La Preghiera è l'Arma piu' Potente contro il Conflitto tra Russia e Ucraina
( Franco Petraglia ) Le notizie che arrivano dal teatro di guerra in Ucraina sono raccapriccianti. Il bilancio dei morti continua ad aggravarsi dopo sette giorni di continui attacchi e bombardamenti....

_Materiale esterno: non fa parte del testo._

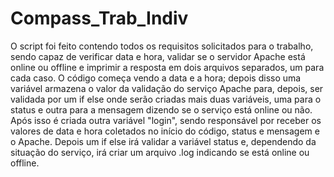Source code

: # Compass_Trab_Indiv

  O script foi feito contendo todos os requisitos solicitados para o trabalho, sendo capaz de verificar data e hora, validar se o servidor Apache está online ou offline e imprimir a resposta em dois arquivos separados, um para cada caso.
	O código começa vendo a data e a hora; depois disso uma variável armazena o valor da validação do serviço Apache para, depois, ser validada por um if else onde serão criadas mais duas variáveis, uma para o status e outra para a mensagem dizendo se o serviço está online ou não. Após isso é criada outra variável "login", sendo responsável por receber os valores de data e hora coletados no início do código, status e mensagem e o Apache. Depois um if else irá validar a variável status e, dependendo da situação do serviço, irá criar um arquivo .log indicando se está online ou offline.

( Franco Petraglia ) Le notizie che arrivano dal teatro di guerra in Ucraina sono raccapriccianti. Il bilancio dei morti continua ad aggravarsi dopo sette giorni di continui attacchi e bombardamenti. Fuga di massa della gente ucraina, terrorizzata da questo conflitto. Morti anche decine di bambini che nulla hanno a che fare con questa assurda battaglia. Per non parlare dell’enorme dolore e delle sofferenze che si moltiplicano di minuto in minuto. Salvador Allende diceva: “Contro la forza la ragion non vale”. E questo sembra esattamente l’atteggiamento di Putin nei confronti degli ucraini: attacchi ingiusti e ingiustificati che vanno contro ogni principio etico-morale e negano il diritto alla vita, alla libertà e alla sicurezza di un popolo. Visto il clima di belligeranza che non accenna a smorzarsi tra russi e ucraini, credo, come fervente cattolico e amante della pace, che la preghiera sia l’arma più potente con cui possiamo difenderci in battaglia e scongiurare tutti i mali che affliggono l’intera umanità. Bisogna avere più fiducia nella Provvidenza, nella grazia dello Spirito Santo, che sa scrivere dritto anche sulle righe storte. Non a caso Papa Francesco ha invitato tutti a fare il 2 marzo scorso una Giornata di digiuno per la pace. Ha incoraggiato in modo speciale i credenti perché in quel giorno si dedicassero intensamente alla preghiera e al digiuno. Il pontefice ci ha inoltre esortati a continuare a credere che un atto d’amore possa fermare la mano di chi vuole far del male. Del resto, già una volta, l’appello alla pace di un papa è riuscito a fermare le bombe. Era il 25 ottobre del 1962, gli Stati Uniti e l’allora Unione sovietica stavano sfiorando il conflitto atomico per i missili sovietici installati a Cuba, alle porte dell’America. Un messaggio di pace dell’allora papa Giovanni XXIII spinse i presidenti Kennedy e Kruscev a scegliere la via della distensione e non la guerra. Abbiamo, anzi, il dovere di continuare a sperare. Facciamo nostro il motto di San Paolo: “ Spes contra spem (“la speranza contro ogni speranza”).Prevalgano la concordia fraterna e la via pacifica del dialogo. Teniamo bene in mente che amare la pace, la serenità, oltre che bello, è vera civiltà.